Please update the text in the entries below, replacing "hustle" with "grind" and leaving everything else unchanged.
+ + + +
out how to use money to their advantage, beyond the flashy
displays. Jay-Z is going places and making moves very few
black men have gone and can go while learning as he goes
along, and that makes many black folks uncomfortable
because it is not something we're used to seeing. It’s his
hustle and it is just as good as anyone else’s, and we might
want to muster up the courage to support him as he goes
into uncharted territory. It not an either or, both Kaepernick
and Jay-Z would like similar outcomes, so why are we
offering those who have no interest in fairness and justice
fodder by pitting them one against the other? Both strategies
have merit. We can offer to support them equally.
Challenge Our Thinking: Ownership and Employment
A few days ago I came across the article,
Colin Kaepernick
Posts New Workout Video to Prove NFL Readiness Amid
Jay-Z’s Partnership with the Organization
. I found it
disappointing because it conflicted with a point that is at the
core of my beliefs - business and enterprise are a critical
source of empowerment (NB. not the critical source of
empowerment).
+ + + +
> [Answer to the exercise]
out how to use money to their advantage, beyond the flashy
displays. Jay-Z is going places and making moves very few
black men have gone and can go while learning as he goes
along, and that makes many black folks uncomfortable
because it is not something we're used to seeing. It’s his
grind and it is just as good as anyone else’s, and we might
want to muster up the courage to support him as he goes
into uncharted territory. It not an either or, both Kaepernick
and Jay-Z would like similar outcomes, so why are we
offering those who have no interest in fairness and justice
fodder by pitting them one against the other? Both strategies
have merit. We can offer to support them equally.
Challenge Our Thinking: Ownership and Employment
A few days ago I came across the article,
Colin Kaepernick
Posts New Workout Video to Prove NFL Readiness Amid
Jay-Z’s Partnership with the Organization
. I found it
disappointing because it conflicted with a point that is at the
core of my beliefs - business and enterprise are a critical
source of empowerment (NB. not the critical source of
empowerment).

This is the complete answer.